Ultimately, Silica City is the centerpiece of a new Guyanese narrative: one that acknowledges the country is at the front lines of climate change even as it becomes a global energy powerhouse. It represents a pivot from a precarious coastal existence to a secure, inland future, transforming a demographic necessity into a global model for resilient, sustainable urban living.
However, the narrative of a climate-resilient utopia is increasingly being challenged by a counter-narrative of systemic opacity and equity. While the government promotes a high-tech future of renewable energy and net-zero living, critics argue that the project’s foundation is built on a dangerous erosion of accountability, political favoritism, and secret financing.
Some caution
While the headlines focus on record-breaking GDP, the underlying narrative is cautioned by the “resource curse,” a shadow that has historically followed oil-rich developing nations. There is a deep-seated fear that without radical institutional transparency, the country could succumb to the instability and corruption seen in other major producers, where wealth often bypasses the most vulnerable and concentrates at the top.
This risk of inequality is particularly acute for those on the socioeconomic periphery. Despite Guyana’s reclassification as a high-income country, a significant portion of the population—including indigenous groups and the growing migrant community—struggles with basic food security and barriers to healthcare. There is a growing concern that the oil boom could exacerbate shadow industries already present in the country’s mining and forestry sectors. Human-rights activists warn that without modernized, ethical labor protections, the influx of new economic activity may intensify the risks of human trafficking and labor exploitation, particularly among women and rural youth.
Perhaps the most daunting caution is the Climate-Oil Paradox. Guyana is essentially using the extraction of fossil fuels to fund its defense against the very rising tides those fuels accelerate. With the vast majority of the population clustered on a coastal strip that sits below sea level, the country is on the front lines of an existential crisis. Georgetown is frequently cited by researchers as a city that could be largely underwater by 2030, and recent floods have already displaced tens of thousands of households.
The government’s plan to use oil revenues to build a green economy and fund the inland retreat to Silica City is a race against time. The ultimate caution is whether these mitigation efforts can outpace the climate impacts already being felt, or if the country’s newfound prosperity will be undermined by the physical displacement of its people. Ultimately, the narrative for Guyana is a high-stakes gamble: it is a nation attempting to leverage its greatest environmental liability—oil—into its only means of geographic survival.

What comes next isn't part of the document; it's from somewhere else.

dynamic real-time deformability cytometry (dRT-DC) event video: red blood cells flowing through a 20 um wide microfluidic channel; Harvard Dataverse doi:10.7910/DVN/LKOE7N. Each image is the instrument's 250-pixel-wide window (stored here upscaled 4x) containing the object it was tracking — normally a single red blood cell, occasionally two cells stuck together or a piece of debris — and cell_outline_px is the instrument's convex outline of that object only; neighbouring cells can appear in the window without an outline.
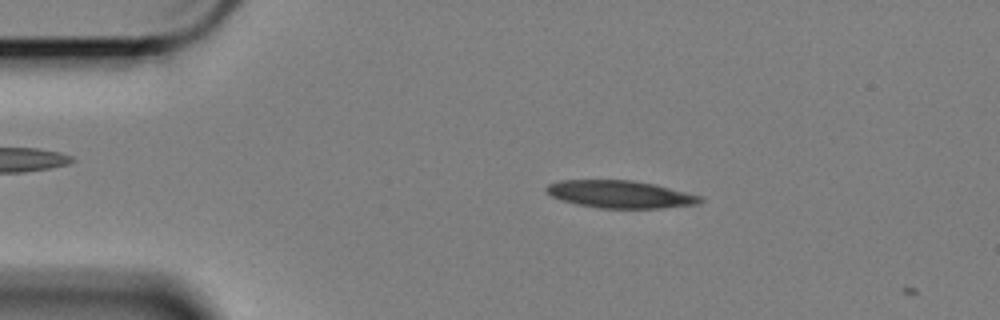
{"species": "Egyptian fruit bat (a non-hibernating species)", "species_latin": "Rousettus aegyptiacus", "temperature_condition": "cold", "stored_images_in_passage": 7, "camera_frame_rate_fps": 3000, "um_per_image_px": 0.085, "animal": {"sex": "female"}, "frame": {"image": 1, "passage_image": 3, "time_ms": 0.667, "image_size_px": [1000, 320], "cell_outline_px": [[704, 200], [696, 204], [660, 208], [600, 208], [560, 200], [552, 196], [544, 188], [548, 184], [560, 180], [632, 180], [656, 184], [704, 196]], "centroid_in_image_um": [52.76, 16.5], "position_along_channel_um": 32.2, "area_um2": 24.68}}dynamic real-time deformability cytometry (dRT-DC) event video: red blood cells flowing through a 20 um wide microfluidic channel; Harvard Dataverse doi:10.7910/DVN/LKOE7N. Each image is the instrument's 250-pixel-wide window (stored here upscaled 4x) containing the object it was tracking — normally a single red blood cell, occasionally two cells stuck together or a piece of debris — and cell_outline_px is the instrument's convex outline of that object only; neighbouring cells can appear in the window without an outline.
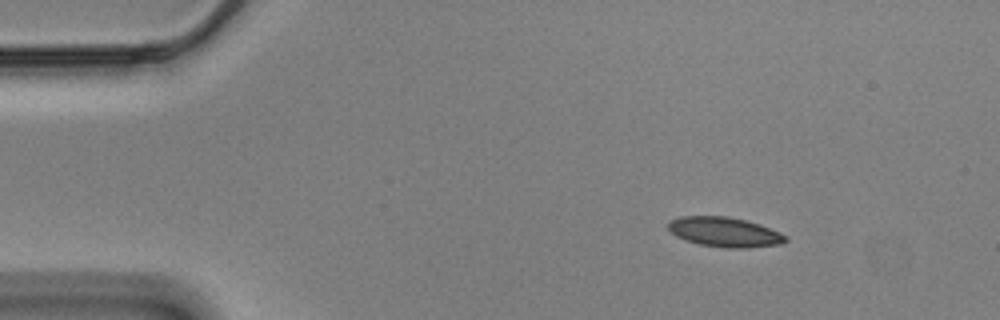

Of mega states and mini giants
Ultimately, pairing India with Guyana reveals a profound truth about the Global South in the 2020s: whether you are a mega state or mini giant, demographic nuances are critical to development. India’s challenge is the sheer gravity of its 1.4 billion people—a massive, slow-moving ship that requires immense coordination to turn. Guyana, by contrast, is a sleek speedboat suddenly equipped with a high-powered engine; it has the velocity to leapfrog decades of development, but it risks capsizing if its institutions can’t keep pace with its speed. Whether it becomes a global model for climate adaptation or a cautionary tale of the “resource curse” depends entirely on whether that speedboat is steered by the hands of the many, or the interests of a few.
The Food!
We made Guyanese chicken curry with rice and peas. We also had Bora on the side, and drizzled everything with a spicier than expected (I put in 5 habaneros, so what was I expecting really?) pepper sauce. The kids are back on track - Eymir did research on the religious and ethnic makeup of the population, and Kimaya told us all about nature and capybaras. Of COURSE we listened to chutney-soca music, delighted in the Hindi bits, and Ekim found a new genre for a very specific mood. We were all battling a winter illness, so it did not make for the most focused picture.